Government officials announced the new infrastructure project and excitedly claimed that it would spur economic development and bring vibrancy to the neighborhood. This neighborhood is home to many immigrants and people of color. By most accounts, it’s already a vibrant place. We wanted to be intentional about how this “innovation district” could be accessible to microenterprises and solo entrepreneurs. We know not all high-level economic development trickles down to prosperity for low-income people. Here’s how the new Innovation District is a hub for collaboration and creation:

  • It supports start-up success through the co-location of incubators, accelerators, free classes, and workshops.
  • It creates shared workspace and maker spaces accessible to the community at large.
  • It will offer multi-lingual programming.
  • It offers direct accessibility by public transit, even from the far reaches of the city.
  • It offers directed education pathway programs like the innovationAcademy and 2+1+2 to increase access to educational opportunities.

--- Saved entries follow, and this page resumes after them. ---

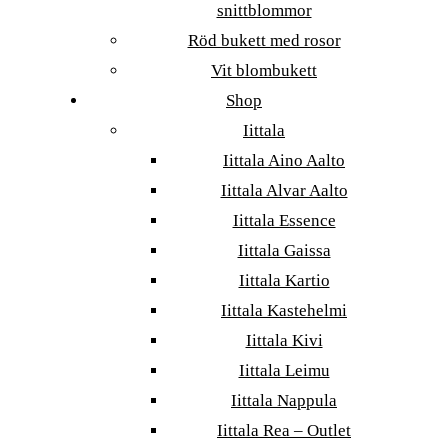
snittblommor
Röd bukett med rosor
Vit blombukett
Shop
Iittala
Iittala Aino Aalto
Iittala Alvar Aalto
Iittala Essence
Iittala Gaissa
Iittala Kartio
Iittala Kastehelmi
Iittala Kivi
Iittala Leimu
Iittala Nappula
Iittala Rea – Outlet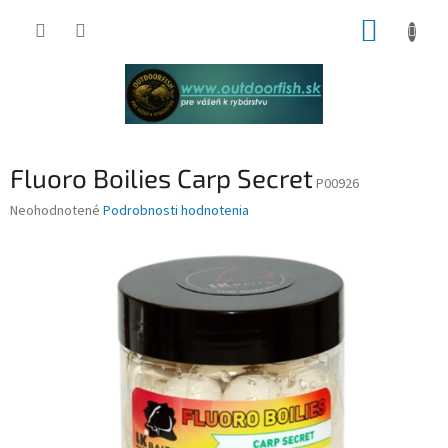
Prejsť
NÁKUP
na
obsah
KOŠÍK
Fluoro Boilies Carp Secret
P00926
Priemerné
Neohodnotené
Podrobnosti hodnotenia
hodnotenie
produktu
je
0,0
z
5
hviezdičiek.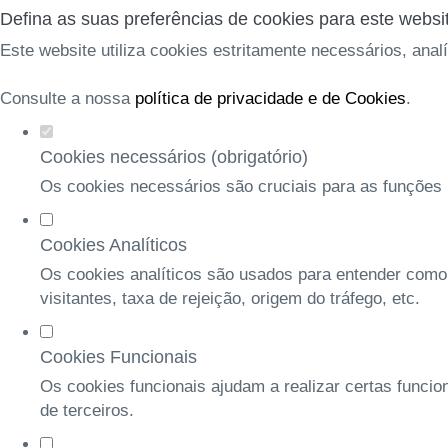
Defina as suas preferências de cookies para este websi
Este website utiliza cookies estritamente necessários, anal
Consulte a nossa
política de privacidade e de Cookies
.
Cookies necessários (obrigatório)
Os cookies necessários são cruciais para as funções b
Cookies Analíticos
Os cookies analíticos são usados para entender como
visitantes, taxa de rejeição, origem do tráfego, etc.
Cookies Funcionais
Os cookies funcionais ajudam a realizar certas funcio
de terceiros.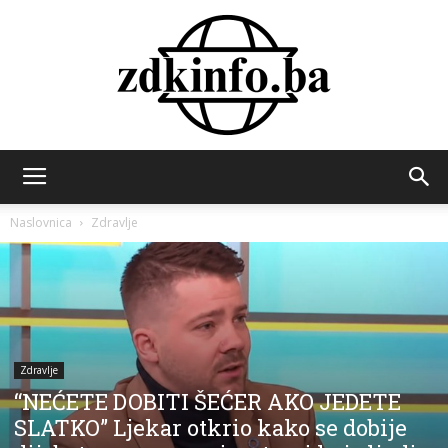
ZDK
Naslovnica
Zdravlje
INFO
Zdravlje
“NEĆETE DOBITI ŠEĆER AKO JEDETE
SLATKO” Ljekar otkrio kako se dobije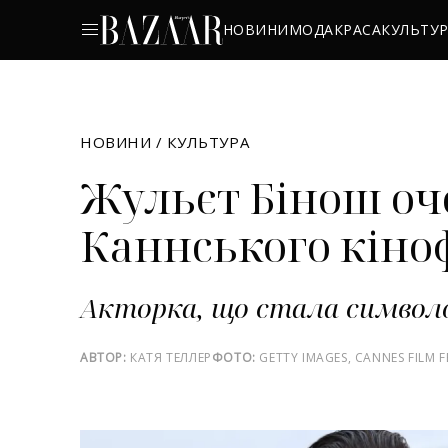
НОВИНИ
МОДА
КРАСА
КУЛЬТУ
НОВИНИ
/
КУЛЬТУРА
Жульєт Бінош оч
Каннського кін
Акторка, що стала символ
АВТОР:
КАТЯ ТЕЛЛЕР
ФОТО:
GETTY IMAGES, CANNES FILM F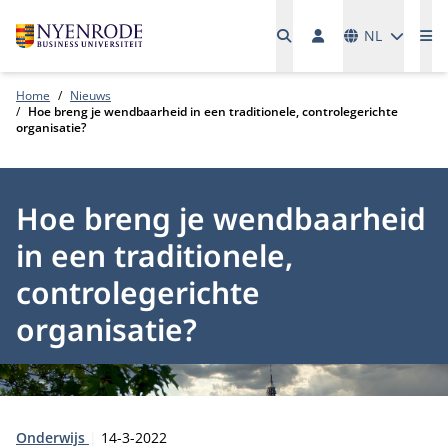
Talen
NL
Me
Home
Nieuws
Hoe breng je wendbaarheid in een traditionele, controlegerichte
organisatie?
Hoe breng je wendbaarheid
in een traditionele,
controlegerichte
organisatie?
Type:
Publicatiedatum:
Onderwijs
14-3-2022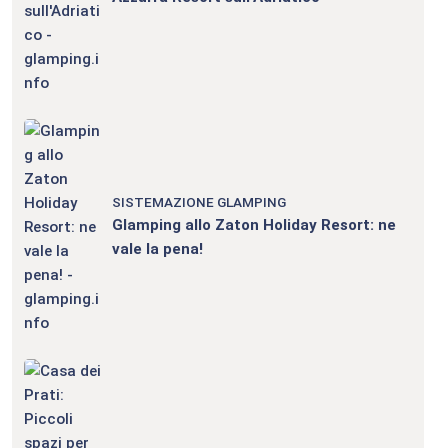
SISTEMAZIONE GLAMPING
Glamping allo Zaton Holiday Resort: ne
vale la pena!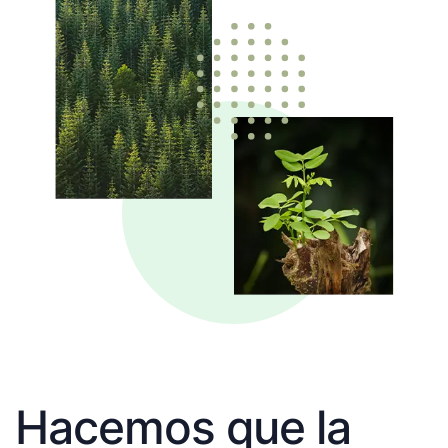
Hacemos que la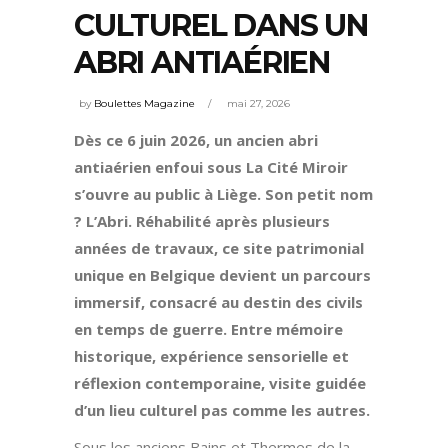
CULTUREL DANS UN
ABRI ANTIAÉRIEN
by
Boulettes Magazine
mai 27, 2026
Dès ce 6 juin 2026, un ancien abri
antiaérien enfoui sous La Cité Miroir
s’ouvre au public à Liège. Son petit nom
? L’Abri. Réhabilité après plusieurs
années de travaux, ce site patrimonial
unique en Belgique devient un parcours
immersif, consacré au destin des civils
en temps de guerre. Entre mémoire
historique, expérience sensorielle et
réflexion contemporaine, visite guidée
d’un lieu culturel pas comme les autres.
Sous les anciens Bains et Thermes de la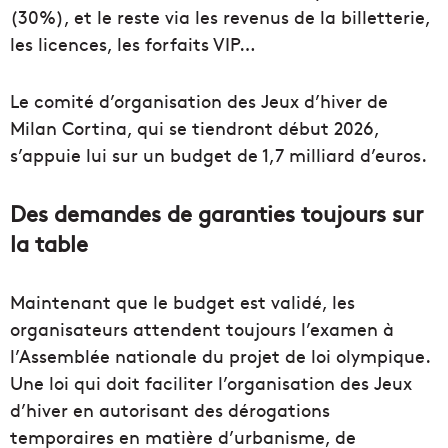
(30%), et le reste via les revenus de la billetterie,
les licences, les forfaits VIP…
Le comité d’organisation des Jeux d’hiver de
Milan Cortina, qui se tiendront début 2026,
s’appuie lui sur un budget de 1,7 milliard d’euros.
Des demandes de garanties toujours sur
la table
Maintenant que le budget est validé, les
organisateurs attendent toujours l’examen à
l’Assemblée nationale du projet de loi olympique.
Une loi qui doit faciliter l’organisation des Jeux
d’hiver en autorisant des dérogations
temporaires en matière d’urbanisme, de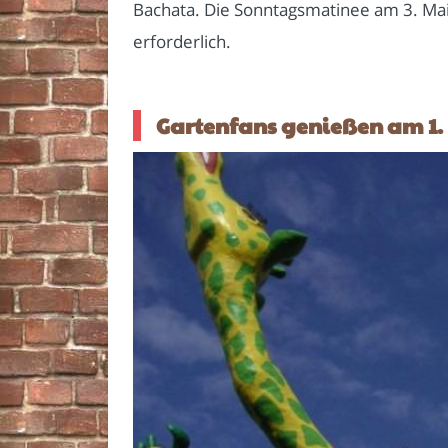
Bachata. Die Sonntagsmatinee am 3. Mai b
erforderlich.
Gartenfans genießen am 1.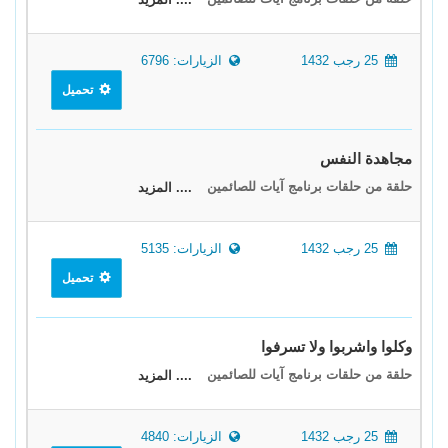
25 رجب 1432
الزيارات: 6796
تحميل
مجاهدة النفس
حلقة من حلقات برنامج آيات للصائمين
.... المزيد
25 رجب 1432
الزيارات: 5135
تحميل
وكلوا واشربوا ولا تسرفوا
حلقة من حلقات برنامج آيات للصائمين
.... المزيد
25 رجب 1432
الزيارات: 4840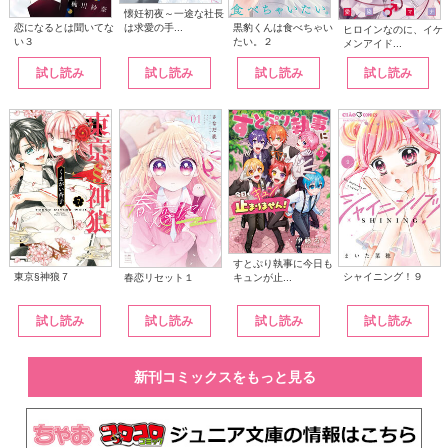
懐妊初夜～一途な社長
は求愛の手...
恋になるとは聞いてな
黒豹くんは食べちゃい
ヒロインなのに、イケ
い３
たい。２
メンアイド...
試し読み
試し読み
試し読み
試し読み
すとぷり執事に今日も
東京§神狼７
シャイニング！９
キュンが止...
春恋リセット１
試し読み
試し読み
試し読み
試し読み
新刊コミックスをもっと見る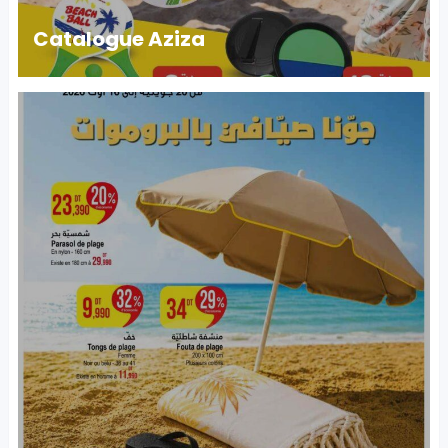
Catalogue Aziza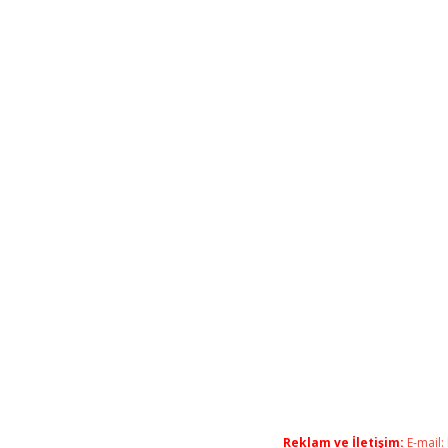
Reklam ve İletişim:
E-mail: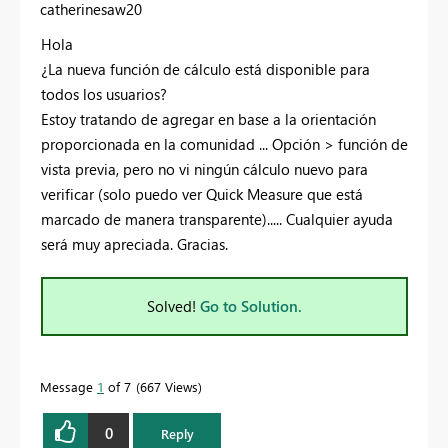
catherinesaw20
Hola
¿La nueva función de cálculo está disponible para
todos los usuarios?
Estoy tratando de agregar en base a la orientación
proporcionada en la comunidad ... Opción > función de
vista previa, pero no vi ningún cálculo nuevo para
verificar (solo puedo ver Quick Measure que está
marcado de manera transparente)..... Cualquier ayuda
será muy apreciada. Gracias.
Solved!
Go to Solution.
Message
1
of 7
667 Views
0
Reply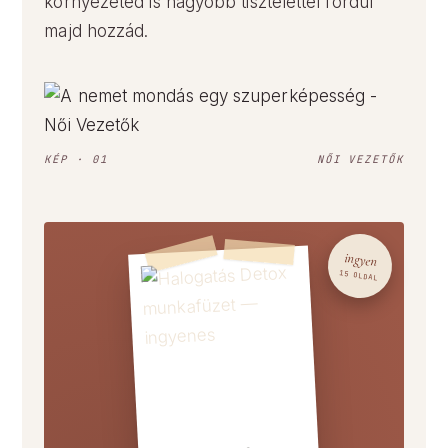
környezeted is nagyobb tisztelettel fordul
majd hozzád.
KÉP · 01
NŐI VEZETŐK
ingyen
15 OLDAL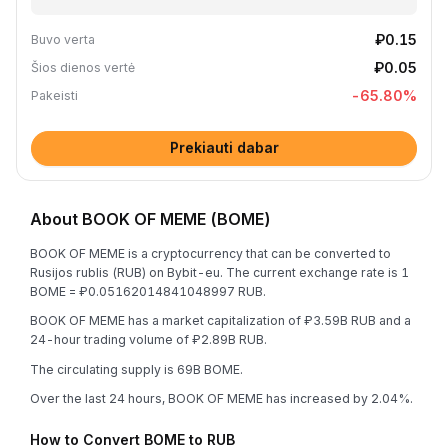
₽0.15
Buvo verta
₽0.05
Šios dienos vertė
-65.80
%
Pakeisti
Prekiauti dabar
About BOOK OF MEME (BOME)
BOOK OF MEME is a cryptocurrency that can be converted to
Rusijos rublis (RUB) on Bybit-eu. The current exchange rate is 1
BOME = ₽0.05162014841048997 RUB.
BOOK OF MEME has a market capitalization of ₽3.59B RUB and a
24-hour trading volume of ₽2.89B RUB.
The circulating supply is 69B BOME.
Over the last 24 hours, BOOK OF MEME has increased by 2.04%.
How to Convert BOME to RUB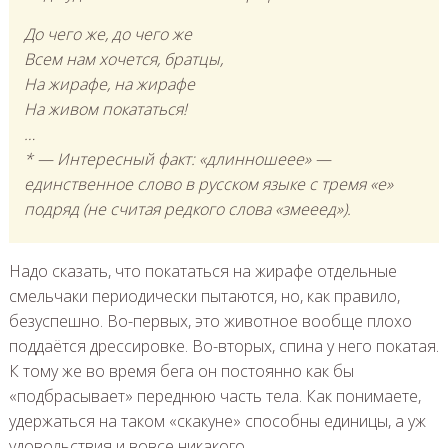
До чего же, до чего же
Всем нам хочется, братцы,
На жирафе, на жирафе
На живом покататься!
…
* — Интересный факт: «длинношеее» —
единственное слово в русском языке с тремя «е»
подряд (не считая редкого слова «змееед»).
Надо сказать, что покататься на жирафе отдельные
смельчаки периодически пытаются, но, как правило,
безуспешно. Во-первых, это животное вообще плохо
поддаётся дрессировке. Во-вторых, спина у него покатая.
К тому же во время бега он постоянно как бы
«подбрасывает» переднюю часть тела. Как понимаете,
удержаться на таком «скакуне» способны единицы, а уж
удовольствия и вовсе никакого.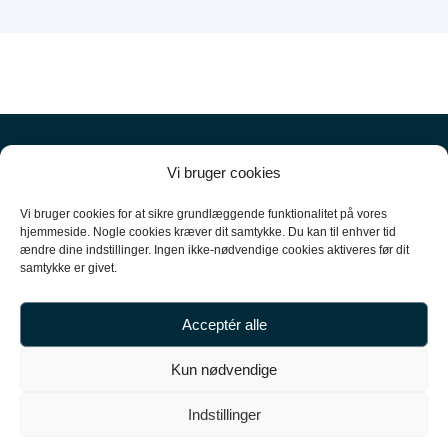
Vi bruger cookies
Vi bruger cookies for at sikre grundlæggende funktionalitet på vores
hjemmeside. Nogle cookies kræver dit samtykke. Du kan til enhver tid
ændre dine indstillinger. Ingen ikke-nødvendige cookies aktiveres før dit
+45
61 10 52 10
samtykke er givet.
hello@carpal.dk
Acceptér alle
Tonsbakken 16

Kun nødvendige
2740 Skovlunde

Indstillinger
CVR-nummer 35513043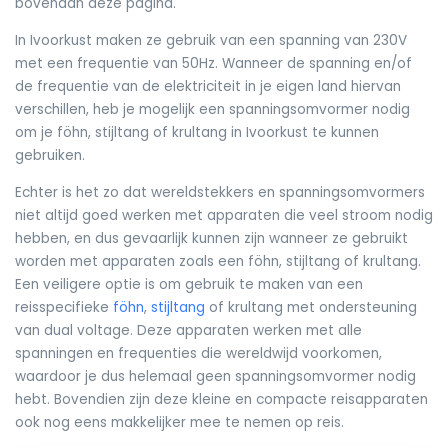
bovenaan deze pagina.
In Ivoorkust maken ze gebruik van een spanning van 230V
met een frequentie van 50Hz. Wanneer de spanning en/of
de frequentie van de elektriciteit in je eigen land hiervan
verschillen, heb je mogelijk een spanningsomvormer nodig
om je föhn, stijltang of krultang in Ivoorkust te kunnen
gebruiken.
Echter is het zo dat wereldstekkers en spanningsomvormers
niet altijd goed werken met apparaten die veel stroom nodig
hebben, en dus gevaarlijk kunnen zijn wanneer ze gebruikt
worden met apparaten zoals een föhn, stijltang of krultang.
Een veiligere optie is om gebruik te maken van een
reisspecifieke
föhn
,
stijltang
of krultang met ondersteuning
van dual voltage. Deze apparaten werken met alle
spanningen en frequenties die wereldwijd voorkomen,
waardoor je dus helemaal geen spanningsomvormer nodig
hebt. Bovendien zijn deze kleine en compacte reisapparaten
ook nog eens makkelijker mee te nemen op reis.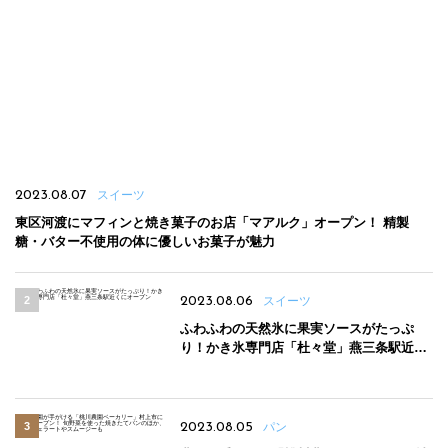
2023.08.07
スイーツ
東区河渡にマフィンと焼き菓子のお店「マアルク」オープン！ 精製
糖・バター不使用の体に優しいお菓子が魅力
2023.08.06
スイーツ
ふわふわの天然氷に果実ソースがたっぷ
り！かき氷専門店「杜々堂」燕三条駅近く
にオープン
2023.08.05
パン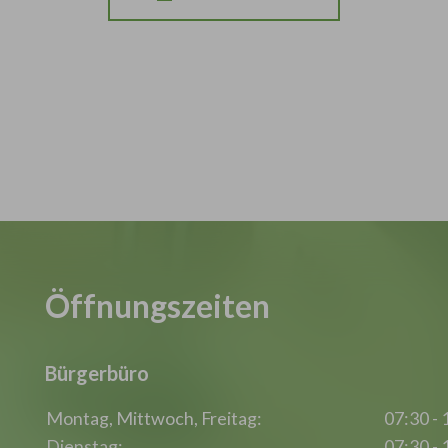
Öffnungszeiten
Bürgerbüro
Montag, Mittwoch, Freitag:
07:30 - 
Dienstag:
07:30 - 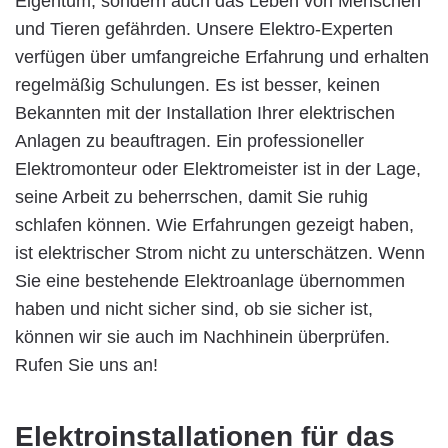
Eigentum, sondern auch das Leben von Menschen
und Tieren gefährden. Unsere Elektro-Experten
verfügen über umfangreiche Erfahrung und erhalten
regelmäßig Schulungen. Es ist besser, keinen
Bekannten mit der Installation Ihrer elektrischen
Anlagen zu beauftragen. Ein professioneller
Elektromonteur oder Elektromeister ist in der Lage,
seine Arbeit zu beherrschen, damit Sie ruhig
schlafen können. Wie Erfahrungen gezeigt haben,
ist elektrischer Strom nicht zu unterschätzen. Wenn
Sie eine bestehende Elektroanlage übernommen
haben und nicht sicher sind, ob sie sicher ist,
können wir sie auch im Nachhinein überprüfen.
Rufen Sie uns an!
Elektroinstallationen für das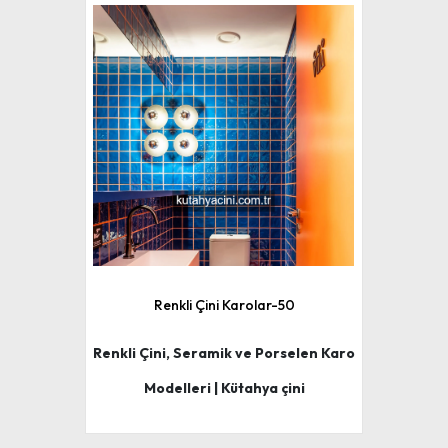
Renkli Çini Karolar-50
Renkli Çini, Seramik ve Porselen Karo
Modelleri | Kütahya çini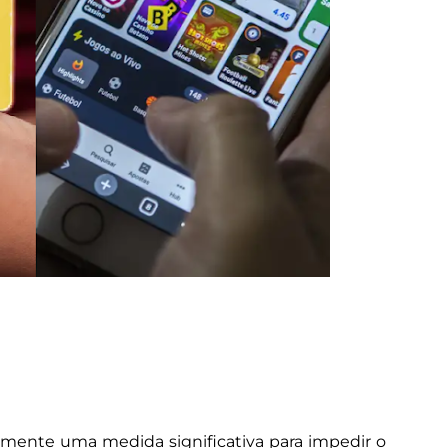
emente uma medida significativa para impedir o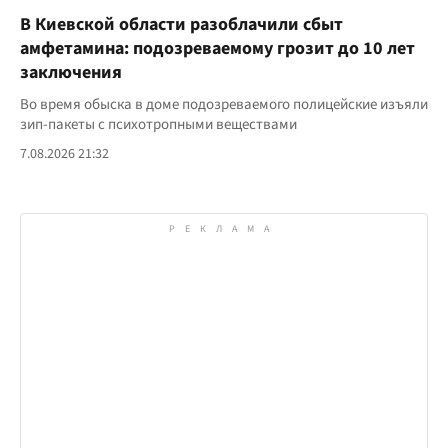
В Киевской области разоблачили сбыт
амфетамина: подозреваемому грозит до 10 лет
заключения
Во время обыска в доме подозреваемого полицейские изъяли
зип-пакеты с психотропными веществами
7.08.2026 21:32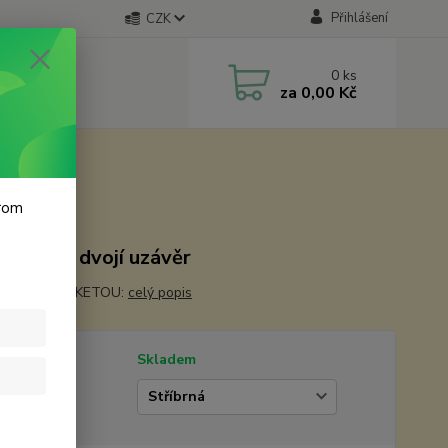
Přihlášení
CZK
0
ks
za
0,00 Kč
krom
 127 cm. dvojí uzávěr
OPATŘIT ETIKETOU:
celý popis
tupnost
Skladem
va :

In addition, by deploying government funding through capital outlay on infrastructure projects in the Innovation District (installing fiber cable along our central corridor) and public transportation (Albuquerque’s recently launched Bus Rapid Transit), the accessibility of the space is further increased.

Each of these efforts is a piece of the larger puzzle, creating the support network necessary to meet entrepreneurs where they are and give them what they need to grow a business.

Measuring Impact

Progress and Impact As we track over 60 different categories and compare national and local data, here’s what we know:

  • In 2017, the first two quarters were the strongest for number of new business registrations in Albuquerque since 2012 with more than 1,400 registrations each quarter.
  • Quarterly business registrations have also had their highest year-over-year growth in 2017 with the first quarter up 19.5 percent and the 2nd quarter up 18.3 percent over 2016 numbers.
  • We are over 60 percent of the way toward our goal of increasing the median weekly wage to $932 per month.
  • Albuquerque has seen 48 months of consecutive job growth. In January of 2014, Albuquerque had 371,100 jobs. As of October, 2017 we have 396,200. Those 25,100 more jobs are nearly a 6.8 percent increase in jobs over that time period.
  • City Alive’s work has been recognized nationally, receiving the 2017 Housing and Urban Development Secretary’s Award for Public-Philanthropic Partnerships.
  • The City of Albuquerque was named as the top-ranking Resident-Involved City by Governing magazine and Living Cities.

By integrating support, City Alive and its many partners have been able to build an ecosystem that is changing the meaning of economic development as we know it. We need to permanently integrate the words “inclusive” and “equitable” into the very framework of economic development. We are connecting agencies serving low-income people, communities of color, and immigrant populations with those serving entrepreneurs. Together, we are developing support systems that will generate success from the ground up.